■ Exercise:
Only those lines in the data below from the line containing "- [Matlab] Added support" through the line containing "- [Matlab] added an", both included, should be restated word for word.

■ Dataset records:
**********

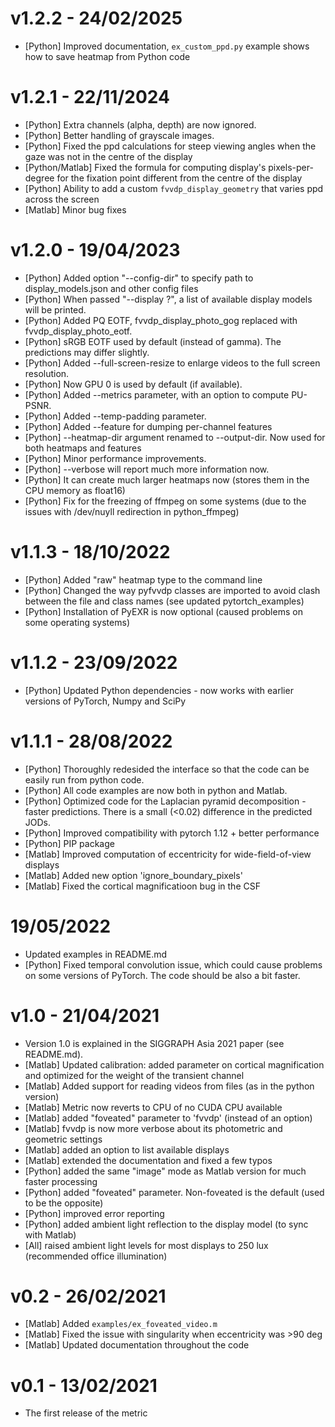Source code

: # v1.2.2 - 24/02/2025
  - [Python] Improved documentation, `ex_custom_ppd.py` example shows how to save heatmap from Python code

# v1.2.1 - 22/11/2024
 - [Python] Extra channels (alpha, depth) are now ignored.
 - [Python] Better handling of grayscale images.
 - [Python] Fixed the ppd calculations for steep viewing angles when the gaze was not in the centre of the display
 - [Python/Matlab] Fixed the formula for computing display's pixels-per-degree for the fixation point different from the centre of the display
 - [Python] Ability to add a custom `fvvdp_display_geometry` that varies ppd across the screen
 - [Matlab] Minor bug fixes

# v1.2.0 - 19/04/2023
 - [Python] Added option "--config-dir" to specify path to display_models.json and other config files
 - [Python] When passed "--display ?", a list of available display models will be printed.
 - [Python] Added PQ EOTF, fvvdp_display_photo_gog replaced with fvvdp_display_photo_eotf. 
 - [Python] sRGB EOTF used by default (instead of gamma). The predictions may differ slightly. 
 - [Python] Added --full-screen-resize to enlarge videos to the full screen resolution.
 - [Python] Now GPU 0 is used by default (if available).
 - [Python] Added --metrics parameter, with an option to compute PU-PSNR.
 - [Python] Added --temp-padding parameter.
 - [Python] Added --feature for dumping per-channel features
 - [Python] --heatmap-dir argument renamed to --output-dir. Now used for both heatmaps and features
 - [Python] Minor performance improvements.
 - [Python] --verbose will report much more information now.
 - [Python] It can create much larger heatmaps now (stores them in the CPU memory as float16)
 - [Python] Fix for the freezing of ffmpeg on some systems (due to the issues with /dev/nuyll redirection in python_ffmpeg)
 
# v1.1.3 - 18/10/2022
 - [Python] Added "raw" heatmap type to the command line
 - [Python] Changed the way pyfvvdp classes are imported  to avoid clash between the file and class names (see updated pytortch_examples)
 - [Python] Installation of PyEXR is now optional (caused problems on some operating systems)

# v1.1.2 - 23/09/2022
 - [Python] Updated Python dependencies - now works with earlier versions of PyTorch, Numpy and SciPy

# v1.1.1 - 28/08/2022
- [Python] Thoroughly redesided the interface so that the code can be easily run from python code.
- [Python] All code examples are now both in python and Matlab.
- [Python] Optimized code for the Laplacian pyramid decomposition - faster predictions. There is a small (<0.02) difference in the predicted JODs.
- [Python] Improved compatibility with pytorch 1.12 + better performance
- [Python] PIP package
- [Matlab] Improved computation of eccentricity for wide-field-of-view displays
- [Matlab] Added new option 'ignore_boundary_pixels'
- [Matlab] Fixed the cortical magnificatioon bug in the CSF

# 19/05/2022

- Updated examples in README.md
- [Python] Fixed temporal convolution issue, which could cause problems on some versions of PyTorch. The code should be also a bit faster. 

# v1.0 - 21/04/2021

- Version 1.0 is explained in the SIGGRAPH Asia 2021 paper (see README.md).
- [Matlab] Updated calibration: added parameter on cortical magnification and 
  optimized for the weight of the transient channel
- [Matlab] Added support for reading videos from files (as in the python version)
- [Matlab] Metric now reverts to CPU of no CUDA CPU available
- [Matlab] added "foveated" parameter to 'fvvdp' (instead of an option)
- [Matlab] fvvdp is now more verbose about its photometric and geometric settings
- [Matlab] added an option to list available displays
- [Matlab] extended the documentation and fixed a few typos
- [Python] added the same "image" mode as Matlab version for much faster processing
- [Python] added "foveated" parameter. Non-foveated is the default (used to be the opposite)
- [Python] improved error reporting
- [Python] added ambient light reflection to the display model (to sync with Matlab)
- [All] raised ambient light levels for most displays to 250 lux (recommended office illumination)

# v0.2 - 26/02/2021

- [Matlab] Added `examples/ex_foveated_video.m`
- [Matlab] Fixed the issue with singularity when eccentricity was >90 deg
- [Matlab] Updated documentation throughout the code

# v0.1 - 13/02/2021

- The first release of the metric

**********

■ Answer space:
- [Matlab] Added support for reading videos from files (as in the python version)
- [Matlab] Metric now reverts to CPU of no CUDA CPU available
- [Matlab] added "foveated" parameter to 'fvvdp' (instead of an option)
- [Matlab] fvvdp is now more verbose about its photometric and geometric settings
- [Matlab] added an option to list available displays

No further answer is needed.